**TASK TO CARRY OUT:** Retype all entries exactly, skipping pictures.

**Dataset entries:**
•••

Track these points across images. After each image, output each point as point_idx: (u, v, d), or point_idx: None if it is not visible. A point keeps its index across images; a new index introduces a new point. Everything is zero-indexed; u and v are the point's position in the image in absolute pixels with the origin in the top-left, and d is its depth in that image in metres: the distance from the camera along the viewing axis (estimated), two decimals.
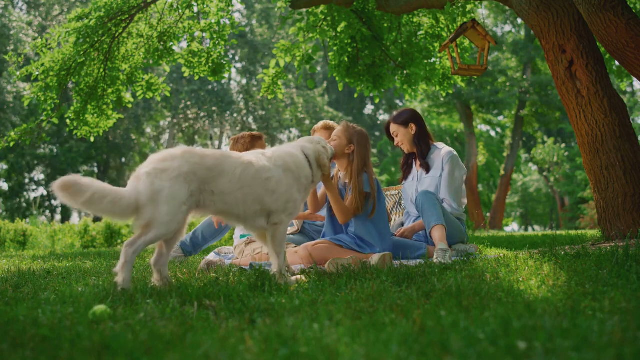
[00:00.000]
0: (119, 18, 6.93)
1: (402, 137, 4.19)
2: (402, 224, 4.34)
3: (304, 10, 7.29)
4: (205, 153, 2.64)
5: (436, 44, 7.61)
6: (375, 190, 3.55)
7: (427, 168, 4.12)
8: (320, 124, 4.44)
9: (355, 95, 8.56)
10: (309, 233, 4.30)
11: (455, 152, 4.13)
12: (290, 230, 4.42)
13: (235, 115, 27.78)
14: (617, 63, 8.21)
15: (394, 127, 4.22)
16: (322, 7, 7.13)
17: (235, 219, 2.75)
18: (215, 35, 7.65)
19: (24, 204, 26.50)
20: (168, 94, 8.29)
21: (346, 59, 7.28)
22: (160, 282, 2.56)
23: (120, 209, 2.38)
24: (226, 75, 8.03)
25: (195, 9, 7.67)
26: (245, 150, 4.18)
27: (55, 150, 25.52)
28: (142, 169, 2.51)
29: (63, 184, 2.28)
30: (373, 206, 3.55)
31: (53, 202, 28.78)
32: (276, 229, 2.79)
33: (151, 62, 7.59)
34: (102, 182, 2.43)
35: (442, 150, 4.13)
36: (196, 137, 32.19)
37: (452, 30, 7.21)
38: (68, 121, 7.67)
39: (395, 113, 4.31)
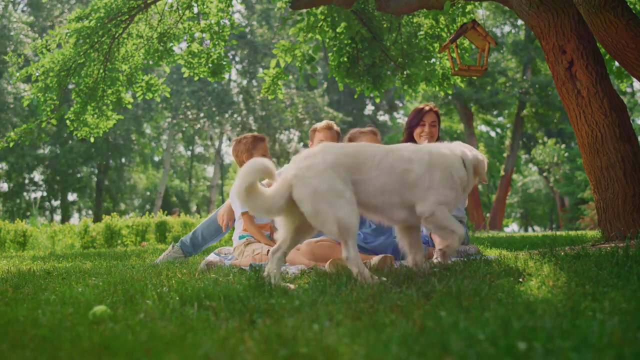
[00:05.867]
0: (118, 19, 6.93)
1: (436, 132, 4.29)
2: None
3: (304, 10, 7.29)
4: (344, 144, 2.70)
5: (436, 45, 7.61)
6: None
7: None
8: (323, 123, 4.43)
9: (355, 96, 8.57)
10: None
11: None
12: None
13: (235, 115, 27.77)
14: (617, 64, 8.21)
15: (436, 118, 4.30)
16: (321, 8, 7.14)
17: (374, 210, 2.72)
18: (215, 36, 7.65)
19: (24, 205, 26.50)
20: (168, 95, 8.29)
21: (346, 59, 7.29)
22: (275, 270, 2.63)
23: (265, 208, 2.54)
24: (226, 75, 8.03)
25: (195, 10, 7.67)
26: (246, 150, 4.18)
27: (55, 151, 25.51)
28: (289, 172, 2.55)
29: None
30: None
31: (53, 202, 28.79)
32: (434, 221, 2.67)
33: (151, 62, 7.59)
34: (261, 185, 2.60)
35: None
36: (196, 137, 32.18)
37: (452, 31, 7.21)
38: (68, 122, 7.67)
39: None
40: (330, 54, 7.47)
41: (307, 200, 2.45)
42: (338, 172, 2.52)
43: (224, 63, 7.84)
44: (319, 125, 4.43)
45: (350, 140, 4.06)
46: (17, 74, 7.11)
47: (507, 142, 24.94)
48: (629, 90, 26.22)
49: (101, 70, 7.37)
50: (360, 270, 2.45)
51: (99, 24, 6.74)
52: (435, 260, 3.36)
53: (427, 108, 4.30)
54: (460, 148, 2.92)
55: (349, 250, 2.48)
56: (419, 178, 2.66)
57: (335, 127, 4.37)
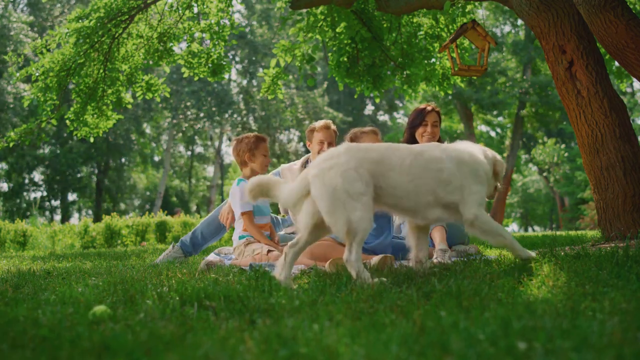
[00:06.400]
0: (118, 19, 6.93)
1: (438, 132, 4.31)
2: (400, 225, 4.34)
3: (304, 10, 7.29)
4: (369, 147, 2.66)
5: (436, 44, 7.61)
6: None
7: None
8: (321, 123, 4.43)
9: (355, 96, 8.57)
10: None
11: None
12: (289, 229, 4.41)
13: (235, 115, 27.77)
14: (617, 64, 8.21)
15: (438, 118, 4.32)
16: (321, 8, 7.13)
17: (405, 212, 2.71)
18: (215, 36, 7.65)
19: (24, 205, 26.50)
20: (167, 95, 8.29)
21: (345, 59, 7.28)
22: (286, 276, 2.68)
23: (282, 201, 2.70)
24: (226, 75, 8.03)
25: (195, 10, 7.66)
26: (248, 150, 4.17)
27: (55, 151, 25.51)
28: (310, 171, 2.55)
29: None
30: None
31: (53, 202, 28.78)
32: (480, 226, 2.67)
33: (151, 62, 7.59)
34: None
35: None
36: (196, 137, 32.17)
37: (452, 31, 7.21)
38: (68, 122, 7.67)
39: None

•••

**FINAL ANSWER:**
Track these points across images. After each image, output each point as point_idx: (u, v, d), or point_idx: None if it is not visible. A point keeps its index across images; a new index introduces a new point. Everything is zero-indexed; u and v are the point's position in the image in absolute pixels with the origin in the top-left, and d is its depth in that image in metres: the distance from the camera along the viewing axis (estimated), two decimals.
[00:00.000]
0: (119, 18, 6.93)
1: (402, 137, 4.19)
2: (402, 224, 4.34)
3: (304, 10, 7.29)
4: (205, 153, 2.64)
5: (436, 44, 7.61)
6: (375, 190, 3.55)
7: (427, 168, 4.12)
8: (320, 124, 4.44)
9: (355, 95, 8.56)
10: (309, 233, 4.30)
11: (455, 152, 4.13)
12: (290, 230, 4.42)
13: (235, 115, 27.78)
14: (617, 63, 8.21)
15: (394, 127, 4.22)
16: (322, 7, 7.13)
17: (235, 219, 2.75)
18: (215, 35, 7.65)
19: (24, 204, 26.50)
20: (168, 94, 8.29)
21: (346, 59, 7.28)
22: (160, 282, 2.56)
23: (120, 209, 2.38)
24: (226, 75, 8.03)
25: (195, 9, 7.67)
26: (245, 150, 4.18)
27: (55, 150, 25.52)
28: (142, 169, 2.51)
29: (63, 184, 2.28)
30: (373, 206, 3.55)
31: (53, 202, 28.78)
32: (276, 229, 2.79)
33: (151, 62, 7.59)
34: (102, 182, 2.43)
35: (442, 150, 4.13)
36: (196, 137, 32.19)
37: (452, 30, 7.21)
38: (68, 121, 7.67)
39: (395, 113, 4.31)
[00:05.867]
0: (118, 19, 6.93)
1: (436, 132, 4.29)
2: None
3: (304, 10, 7.29)
4: (344, 144, 2.70)
5: (436, 45, 7.61)
6: None
7: None
8: (323, 123, 4.43)
9: (355, 96, 8.57)
10: None
11: None
12: None
13: (235, 115, 27.77)
14: (617, 64, 8.21)
15: (436, 118, 4.30)
16: (321, 8, 7.14)
17: (374, 210, 2.72)
18: (215, 36, 7.65)
19: (24, 205, 26.50)
20: (168, 95, 8.29)
21: (346, 59, 7.29)
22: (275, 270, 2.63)
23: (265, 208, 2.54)
24: (226, 75, 8.03)
25: (195, 10, 7.67)
26: (246, 150, 4.18)
27: (55, 151, 25.51)
28: (289, 172, 2.55)
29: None
30: None
31: (53, 202, 28.79)
32: (434, 221, 2.67)
33: (151, 62, 7.59)
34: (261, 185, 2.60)
35: None
36: (196, 137, 32.18)
37: (452, 31, 7.21)
38: (68, 122, 7.67)
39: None
40: (330, 54, 7.47)
41: (307, 200, 2.45)
42: (338, 172, 2.52)
43: (224, 63, 7.84)
44: (319, 125, 4.43)
45: (350, 140, 4.06)
46: (17, 74, 7.11)
47: (507, 142, 24.94)
48: (629, 90, 26.22)
49: (101, 70, 7.37)
50: (360, 270, 2.45)
51: (99, 24, 6.74)
52: (435, 260, 3.36)
53: (427, 108, 4.30)
54: (460, 148, 2.92)
55: (349, 250, 2.48)
56: (419, 178, 2.66)
57: (335, 127, 4.37)
[00:06.400]
0: (118, 19, 6.93)
1: (438, 132, 4.31)
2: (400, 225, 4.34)
3: (304, 10, 7.29)
4: (369, 147, 2.66)
5: (436, 44, 7.61)
6: None
7: None
8: (321, 123, 4.43)
9: (355, 96, 8.57)
10: None
11: None
12: (289, 229, 4.41)
13: (235, 115, 27.77)
14: (617, 64, 8.21)
15: (438, 118, 4.32)
16: (321, 8, 7.13)
17: (405, 212, 2.71)
18: (215, 36, 7.65)
19: (24, 205, 26.50)
20: (167, 95, 8.29)
21: (345, 59, 7.28)
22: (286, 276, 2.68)
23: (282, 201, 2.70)
24: (226, 75, 8.03)
25: (195, 10, 7.66)
26: (248, 150, 4.17)
27: (55, 151, 25.51)
28: (310, 171, 2.55)
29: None
30: None
31: (53, 202, 28.78)
32: (480, 226, 2.67)
33: (151, 62, 7.59)
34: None
35: None
36: (196, 137, 32.17)
37: (452, 31, 7.21)
38: (68, 122, 7.67)
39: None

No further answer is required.